Return the following data exactly, with all pictures left out.
-----
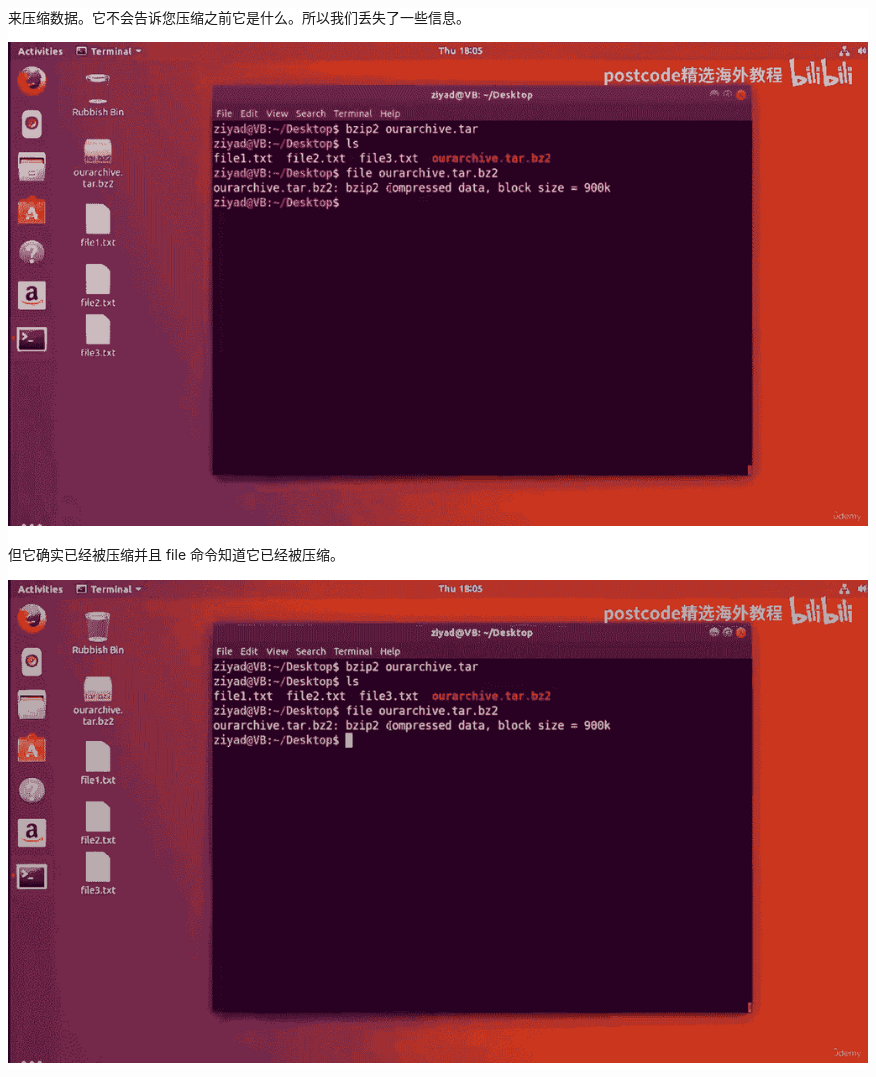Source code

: 来压缩数据。它不会告诉您压缩之前它是什么。所以我们丢失了一些信息。

![](img/569f8ac1b32b11a127f1482fb1f471d8_291.png)

但它确实已经被压缩并且 file 命令知道它已经被压缩。

![](img/569f8ac1b32b11a127f1482fb1f471d8_293.png)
-----
* Response below
Source code

: 来压缩数据。它不会告诉您压缩之前它是什么。所以我们丢失了一些信息。

![](img/569f8ac1b32b11a127f1482fb1f471d8_291.png)

但它确实已经被压缩并且 file 命令知道它已经被压缩。

![](img/569f8ac1b32b11a127f1482fb1f471d8_293.png)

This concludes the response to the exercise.